Les éliminations successives de l’AS SOBEMAP en Ligue des champions et de l’ASPAC en Coupe de la Confédération, dès le premier tour préliminaire, relancent inévitablement le débat sur le niveau du championnat béninois.
Comme souvent après une contre-performance continentale, les regards se tournent rapidement vers la Ligue Pro. « Le championnat n’est pas assez relevé », « nos clubs ne sont pas suffisamment préparés », « le niveau national ne permet pas de rivaliser avec les autres pays » : le diagnostic est déjà posé par certains.
Le championnat béninois a certes ses insuffisances et doit continuer à progresser. Mais les résultats de la SOBEMAP et de l’ASPAC ne permettent pas, à eux seuls, de conclure que le principal problème est le niveau de notre championnat. La question me paraît beaucoup plus profonde : celle de l’organisation, du fonctionnement et de la préparation de nos clubs.

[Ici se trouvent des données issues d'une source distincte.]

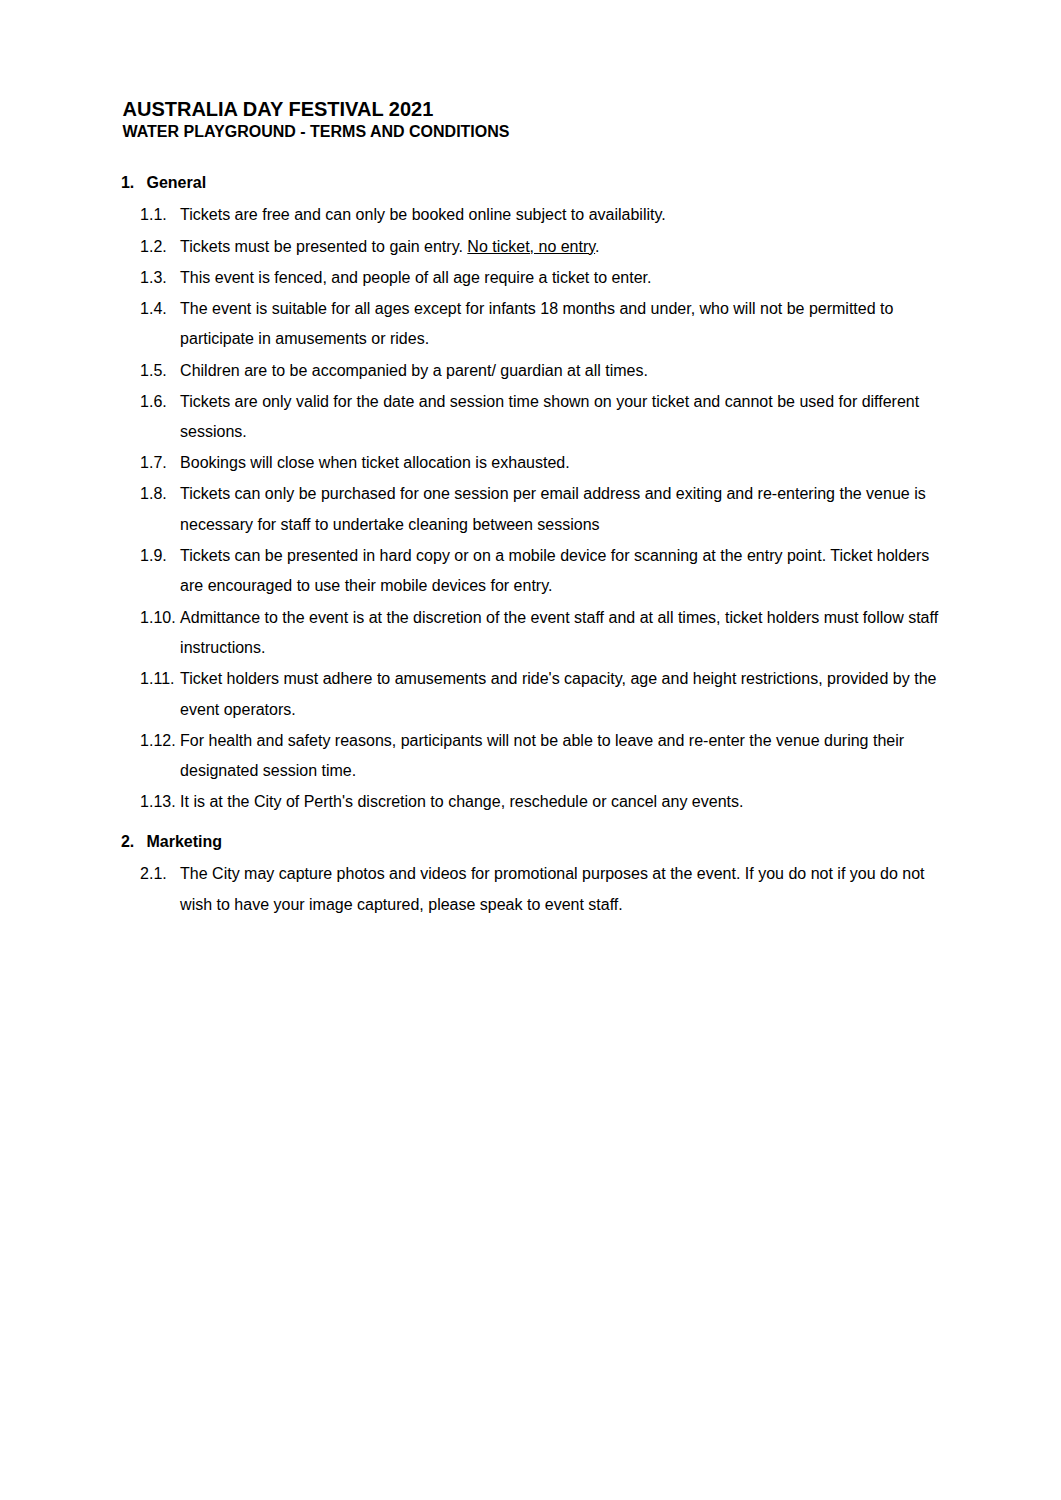AUSTRALIA DAY FESTIVAL 2021
WATER PLAYGROUND - TERMS AND CONDITIONS
General
Tickets are free and can only be booked online subject to availability.
Tickets must be presented to gain entry. No ticket, no entry.
This event is fenced, and people of all age require a ticket to enter.
The event is suitable for all ages except for infants 18 months and under, who will not be permitted to participate in amusements or rides.
Children are to be accompanied by a parent/ guardian at all times.
Tickets are only valid for the date and session time shown on your ticket and cannot be used for different sessions.
Bookings will close when ticket allocation is exhausted.
Tickets can only be purchased for one session per email address and exiting and re-entering the venue is necessary for staff to undertake cleaning between sessions
Tickets can be presented in hard copy or on a mobile device for scanning at the entry point. Ticket holders are encouraged to use their mobile devices for entry.
Admittance to the event is at the discretion of the event staff and at all times, ticket holders must follow staff instructions.
Ticket holders must adhere to amusements and ride's capacity, age and height restrictions, provided by the event operators.
For health and safety reasons, participants will not be able to leave and re-enter the venue during their designated session time.
It is at the City of Perth's discretion to change, reschedule or cancel any events.
Marketing
The City may capture photos and videos for promotional purposes at the event. If you do not if you do not wish to have your image captured, please speak to event staff.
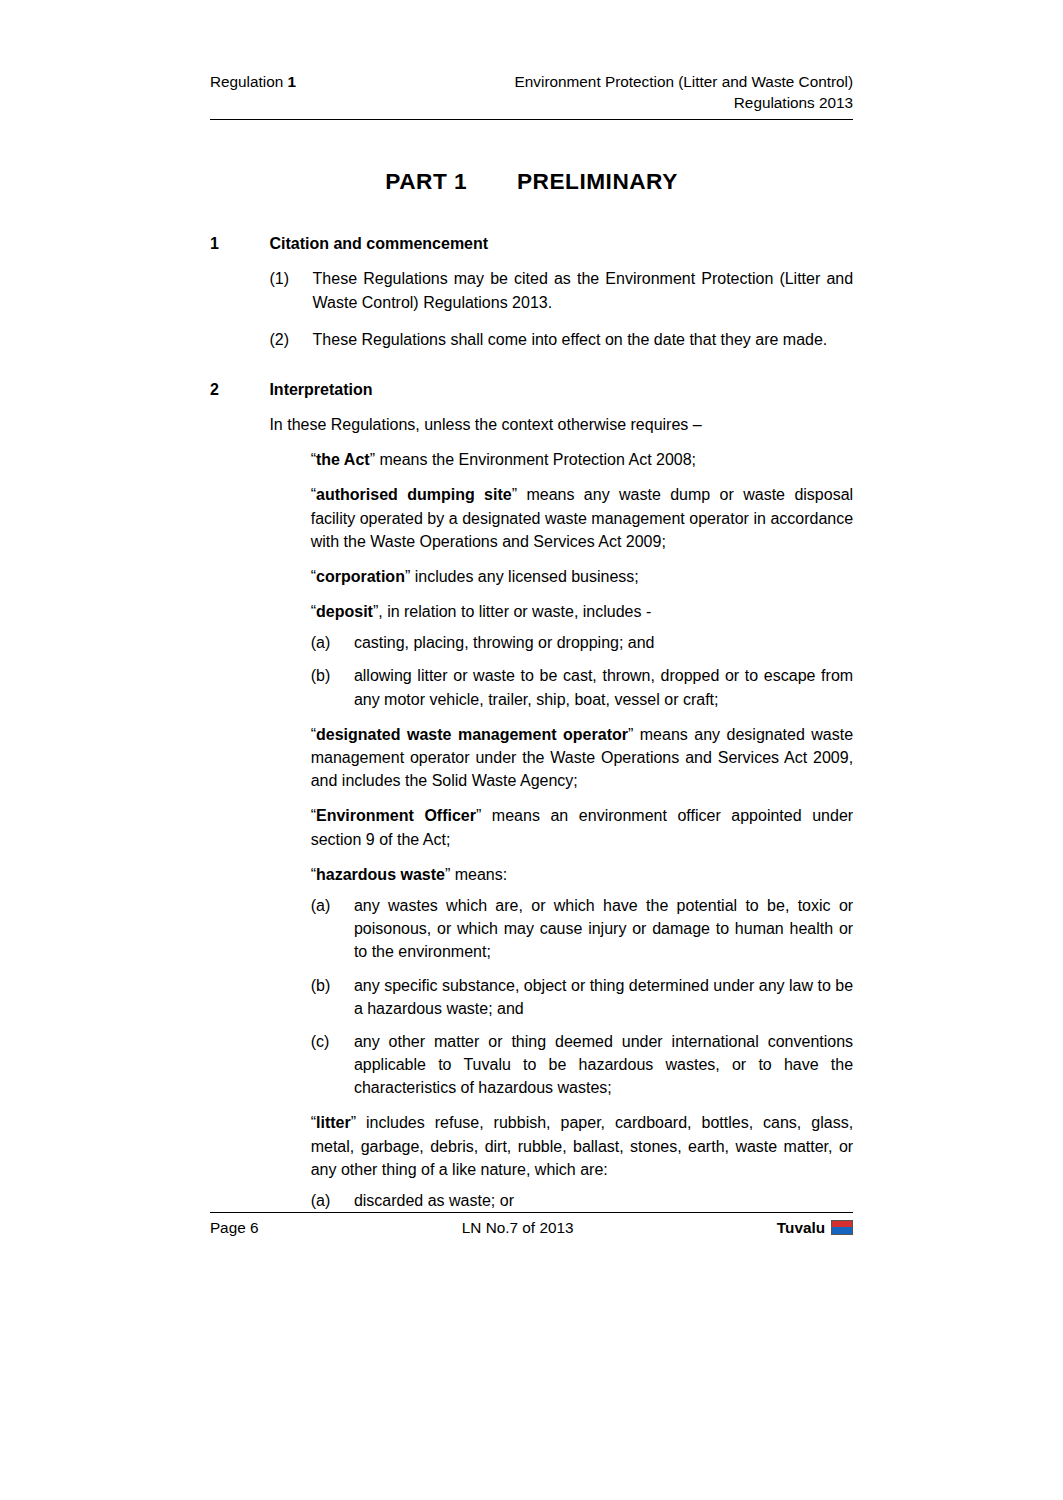Regulation 1
Environment Protection (Litter and Waste Control)
Regulations 2013
PART 1 PRELIMINARY
1 Citation and commencement
(1)
These Regulations may be cited as the Environment Protection (Litter and Waste Control) Regulations 2013.
(2)
These Regulations shall come into effect on the date that they are made.
2 Interpretation
In these Regulations, unless the context otherwise requires –
“the Act” means the Environment Protection Act 2008;
“authorised dumping site” means any waste dump or waste disposal facility operated by a designated waste management operator in accordance with the Waste Operations and Services Act 2009;
“corporation” includes any licensed business;
“deposit”, in relation to litter or waste, includes -
(a)
casting, placing, throwing or dropping; and
(b)
allowing litter or waste to be cast, thrown, dropped or to escape from any motor vehicle, trailer, ship, boat, vessel or craft;
“designated waste management operator” means any designated waste management operator under the Waste Operations and Services Act 2009, and includes the Solid Waste Agency;
“Environment Officer” means an environment officer appointed under section 9 of the Act;
“hazardous waste” means:
(a)
any wastes which are, or which have the potential to be, toxic or poisonous, or which may cause injury or damage to human health or to the environment;
(b)
any specific substance, object or thing determined under any law to be a hazardous waste; and
(c)
any other matter or thing deemed under international conventions applicable to Tuvalu to be hazardous wastes, or to have the characteristics of hazardous wastes;
“litter” includes refuse, rubbish, paper, cardboard, bottles, cans, glass, metal, garbage, debris, dirt, rubble, ballast, stones, earth, waste matter, or any other thing of a like nature, which are:
(a)
discarded as waste; or
Page 6
LN No.7 of 2013
Tuvalu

SOBEMAP : deux nuls, puis une élimination aux tirs au but
Championne du Bénin au terme de la saison 2025-2026 avec 67 points en 34 journées, l’AS SOBEMAP a abordé la Ligue des champions de la CAF avec le statut de représentant national numéro un. Le club portuaire avait terminé la saison avec 20 victoires, 7 nuls et 7 défaites. Face aux Nigérians de Rangers International, la SOBEMAP n’a pas été balayée. Le match aller, disputé au Nigeria le 6 septembre, s’est terminé sur le score de 1-1.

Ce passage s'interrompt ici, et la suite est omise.